▶ How to complete this task:
From the line with "191 105 2555" to the line with "73 122 2789", retype every line exactly, including those two, and leave out the rest of the data below.

• • •

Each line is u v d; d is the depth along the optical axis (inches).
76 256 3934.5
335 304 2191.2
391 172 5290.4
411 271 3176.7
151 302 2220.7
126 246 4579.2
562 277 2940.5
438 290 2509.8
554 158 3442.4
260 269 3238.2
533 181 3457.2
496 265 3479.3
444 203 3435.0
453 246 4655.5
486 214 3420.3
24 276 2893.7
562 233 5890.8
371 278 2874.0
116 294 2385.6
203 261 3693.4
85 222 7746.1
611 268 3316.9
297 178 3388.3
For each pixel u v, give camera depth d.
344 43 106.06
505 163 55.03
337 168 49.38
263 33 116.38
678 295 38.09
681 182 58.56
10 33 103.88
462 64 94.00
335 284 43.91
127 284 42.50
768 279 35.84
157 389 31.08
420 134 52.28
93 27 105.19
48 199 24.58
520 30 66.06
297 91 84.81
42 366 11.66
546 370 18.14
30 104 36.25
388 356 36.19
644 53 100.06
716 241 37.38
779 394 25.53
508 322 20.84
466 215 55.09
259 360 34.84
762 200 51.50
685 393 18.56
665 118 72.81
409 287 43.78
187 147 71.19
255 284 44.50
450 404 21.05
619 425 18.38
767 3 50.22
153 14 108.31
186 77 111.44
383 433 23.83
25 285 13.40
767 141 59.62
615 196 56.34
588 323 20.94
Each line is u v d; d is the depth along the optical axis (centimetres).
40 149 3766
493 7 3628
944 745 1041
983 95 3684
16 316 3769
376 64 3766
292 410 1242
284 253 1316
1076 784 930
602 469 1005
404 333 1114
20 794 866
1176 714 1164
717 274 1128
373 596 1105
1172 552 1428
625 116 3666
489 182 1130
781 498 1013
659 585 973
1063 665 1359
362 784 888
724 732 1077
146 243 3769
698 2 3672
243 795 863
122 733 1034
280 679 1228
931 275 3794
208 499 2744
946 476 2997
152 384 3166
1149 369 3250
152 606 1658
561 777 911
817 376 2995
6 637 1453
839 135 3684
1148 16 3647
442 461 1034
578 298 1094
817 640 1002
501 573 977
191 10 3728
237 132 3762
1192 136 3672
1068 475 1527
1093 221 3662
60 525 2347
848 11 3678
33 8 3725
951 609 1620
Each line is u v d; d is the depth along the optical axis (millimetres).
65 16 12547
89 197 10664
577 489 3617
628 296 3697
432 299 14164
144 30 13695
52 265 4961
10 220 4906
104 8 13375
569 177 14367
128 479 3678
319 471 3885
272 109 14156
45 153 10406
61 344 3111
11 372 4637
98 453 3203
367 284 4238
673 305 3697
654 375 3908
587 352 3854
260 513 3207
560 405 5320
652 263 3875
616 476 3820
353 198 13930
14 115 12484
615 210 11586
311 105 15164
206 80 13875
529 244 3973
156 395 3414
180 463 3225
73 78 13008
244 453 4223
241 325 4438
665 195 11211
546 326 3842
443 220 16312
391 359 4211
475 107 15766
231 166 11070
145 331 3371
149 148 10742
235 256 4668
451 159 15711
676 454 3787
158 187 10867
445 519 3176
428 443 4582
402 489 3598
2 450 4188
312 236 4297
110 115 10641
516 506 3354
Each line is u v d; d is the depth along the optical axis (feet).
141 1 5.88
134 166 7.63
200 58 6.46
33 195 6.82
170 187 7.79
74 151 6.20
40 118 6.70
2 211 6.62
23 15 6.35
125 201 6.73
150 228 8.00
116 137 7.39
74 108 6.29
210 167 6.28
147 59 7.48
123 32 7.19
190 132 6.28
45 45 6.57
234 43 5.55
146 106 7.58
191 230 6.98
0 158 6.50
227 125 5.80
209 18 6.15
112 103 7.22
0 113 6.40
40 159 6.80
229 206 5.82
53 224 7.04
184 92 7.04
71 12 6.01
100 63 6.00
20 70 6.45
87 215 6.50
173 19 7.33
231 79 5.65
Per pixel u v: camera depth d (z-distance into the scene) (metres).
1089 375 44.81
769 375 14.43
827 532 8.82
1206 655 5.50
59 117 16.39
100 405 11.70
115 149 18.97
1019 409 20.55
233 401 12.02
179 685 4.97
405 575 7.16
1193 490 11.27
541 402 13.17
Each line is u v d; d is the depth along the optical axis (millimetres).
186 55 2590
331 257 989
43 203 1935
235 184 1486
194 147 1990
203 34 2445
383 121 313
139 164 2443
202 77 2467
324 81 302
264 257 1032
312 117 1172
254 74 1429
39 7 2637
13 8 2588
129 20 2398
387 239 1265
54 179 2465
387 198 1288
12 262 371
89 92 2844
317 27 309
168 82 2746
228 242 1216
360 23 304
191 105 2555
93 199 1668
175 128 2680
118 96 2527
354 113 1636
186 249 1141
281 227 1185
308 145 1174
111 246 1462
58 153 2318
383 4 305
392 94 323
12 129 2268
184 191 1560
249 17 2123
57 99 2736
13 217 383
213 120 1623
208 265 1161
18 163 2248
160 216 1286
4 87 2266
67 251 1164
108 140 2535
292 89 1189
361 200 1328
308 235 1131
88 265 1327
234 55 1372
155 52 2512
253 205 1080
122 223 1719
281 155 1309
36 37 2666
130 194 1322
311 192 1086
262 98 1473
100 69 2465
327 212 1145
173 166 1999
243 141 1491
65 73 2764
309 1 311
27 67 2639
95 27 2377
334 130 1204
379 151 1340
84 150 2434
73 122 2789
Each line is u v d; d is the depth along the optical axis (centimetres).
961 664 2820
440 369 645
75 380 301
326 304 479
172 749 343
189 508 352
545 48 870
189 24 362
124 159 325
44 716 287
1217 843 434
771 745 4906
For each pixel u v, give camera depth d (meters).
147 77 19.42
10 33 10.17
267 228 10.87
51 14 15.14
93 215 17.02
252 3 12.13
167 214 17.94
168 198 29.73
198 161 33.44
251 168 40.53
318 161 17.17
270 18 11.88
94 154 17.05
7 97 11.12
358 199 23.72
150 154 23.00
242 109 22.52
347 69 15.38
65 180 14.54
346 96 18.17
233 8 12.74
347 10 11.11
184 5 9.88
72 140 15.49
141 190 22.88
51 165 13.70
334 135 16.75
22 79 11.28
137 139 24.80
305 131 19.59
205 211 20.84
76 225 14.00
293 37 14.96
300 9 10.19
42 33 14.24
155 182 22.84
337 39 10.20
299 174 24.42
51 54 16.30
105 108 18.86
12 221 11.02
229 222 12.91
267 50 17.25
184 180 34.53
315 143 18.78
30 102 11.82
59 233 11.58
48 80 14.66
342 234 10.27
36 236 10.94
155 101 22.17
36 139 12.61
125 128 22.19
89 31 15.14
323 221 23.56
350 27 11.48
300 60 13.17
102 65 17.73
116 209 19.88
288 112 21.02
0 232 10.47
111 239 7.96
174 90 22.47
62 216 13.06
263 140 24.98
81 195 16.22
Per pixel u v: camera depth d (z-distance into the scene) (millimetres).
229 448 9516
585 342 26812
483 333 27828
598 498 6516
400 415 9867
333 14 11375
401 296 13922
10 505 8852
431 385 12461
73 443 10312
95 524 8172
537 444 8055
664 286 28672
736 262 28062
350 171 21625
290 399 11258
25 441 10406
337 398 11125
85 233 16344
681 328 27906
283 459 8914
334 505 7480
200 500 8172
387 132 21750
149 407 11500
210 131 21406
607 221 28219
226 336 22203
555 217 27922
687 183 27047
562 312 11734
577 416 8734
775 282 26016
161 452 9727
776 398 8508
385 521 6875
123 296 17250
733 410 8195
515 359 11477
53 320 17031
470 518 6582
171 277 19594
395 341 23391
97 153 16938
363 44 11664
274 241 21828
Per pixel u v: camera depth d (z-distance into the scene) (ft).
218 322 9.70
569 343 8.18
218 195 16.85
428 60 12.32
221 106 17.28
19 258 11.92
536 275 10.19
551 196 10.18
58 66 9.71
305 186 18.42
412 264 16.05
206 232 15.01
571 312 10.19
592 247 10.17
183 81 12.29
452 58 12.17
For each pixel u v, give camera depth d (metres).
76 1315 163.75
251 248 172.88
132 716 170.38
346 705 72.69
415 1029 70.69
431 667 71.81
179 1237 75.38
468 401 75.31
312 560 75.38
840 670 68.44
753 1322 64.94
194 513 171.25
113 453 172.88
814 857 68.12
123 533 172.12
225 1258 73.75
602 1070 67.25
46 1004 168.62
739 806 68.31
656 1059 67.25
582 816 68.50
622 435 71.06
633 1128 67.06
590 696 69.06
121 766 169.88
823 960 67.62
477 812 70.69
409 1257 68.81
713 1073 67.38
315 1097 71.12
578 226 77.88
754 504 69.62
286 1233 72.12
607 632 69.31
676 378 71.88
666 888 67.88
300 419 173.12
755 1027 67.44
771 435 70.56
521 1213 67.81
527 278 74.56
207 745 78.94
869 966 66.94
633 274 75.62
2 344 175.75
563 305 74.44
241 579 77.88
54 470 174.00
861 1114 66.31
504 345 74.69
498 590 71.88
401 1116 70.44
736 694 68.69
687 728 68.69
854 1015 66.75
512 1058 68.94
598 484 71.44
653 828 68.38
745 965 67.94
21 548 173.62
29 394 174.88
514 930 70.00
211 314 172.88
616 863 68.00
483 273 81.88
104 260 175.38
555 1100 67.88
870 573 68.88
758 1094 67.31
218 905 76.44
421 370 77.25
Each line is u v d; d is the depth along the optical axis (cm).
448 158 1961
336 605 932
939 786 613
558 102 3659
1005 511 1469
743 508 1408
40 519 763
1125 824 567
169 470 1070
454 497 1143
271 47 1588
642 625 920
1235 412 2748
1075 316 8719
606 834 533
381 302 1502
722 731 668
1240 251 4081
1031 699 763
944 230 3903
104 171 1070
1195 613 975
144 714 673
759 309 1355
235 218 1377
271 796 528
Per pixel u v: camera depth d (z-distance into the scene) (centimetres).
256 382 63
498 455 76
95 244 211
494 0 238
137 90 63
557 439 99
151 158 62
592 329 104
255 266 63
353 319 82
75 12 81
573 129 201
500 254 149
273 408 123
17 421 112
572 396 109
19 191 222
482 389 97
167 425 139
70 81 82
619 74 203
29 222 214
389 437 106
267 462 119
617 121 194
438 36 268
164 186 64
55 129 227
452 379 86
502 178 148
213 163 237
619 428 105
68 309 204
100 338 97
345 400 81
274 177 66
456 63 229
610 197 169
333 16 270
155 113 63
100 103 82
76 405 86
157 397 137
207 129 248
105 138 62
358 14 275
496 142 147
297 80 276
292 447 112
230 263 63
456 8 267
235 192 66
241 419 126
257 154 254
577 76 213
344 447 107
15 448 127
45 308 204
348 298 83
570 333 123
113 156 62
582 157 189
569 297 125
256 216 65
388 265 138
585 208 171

• • •

▶ Written reply:
191 105 2555
93 199 1668
175 128 2680
118 96 2527
354 113 1636
186 249 1141
281 227 1185
308 145 1174
111 246 1462
58 153 2318
383 4 305
392 94 323
12 129 2268
184 191 1560
249 17 2123
57 99 2736
13 217 383
213 120 1623
208 265 1161
18 163 2248
160 216 1286
4 87 2266
67 251 1164
108 140 2535
292 89 1189
361 200 1328
308 235 1131
88 265 1327
234 55 1372
155 52 2512
253 205 1080
122 223 1719
281 155 1309
36 37 2666
130 194 1322
311 192 1086
262 98 1473
100 69 2465
327 212 1145
173 166 1999
243 141 1491
65 73 2764
309 1 311
27 67 2639
95 27 2377
334 130 1204
379 151 1340
84 150 2434
73 122 2789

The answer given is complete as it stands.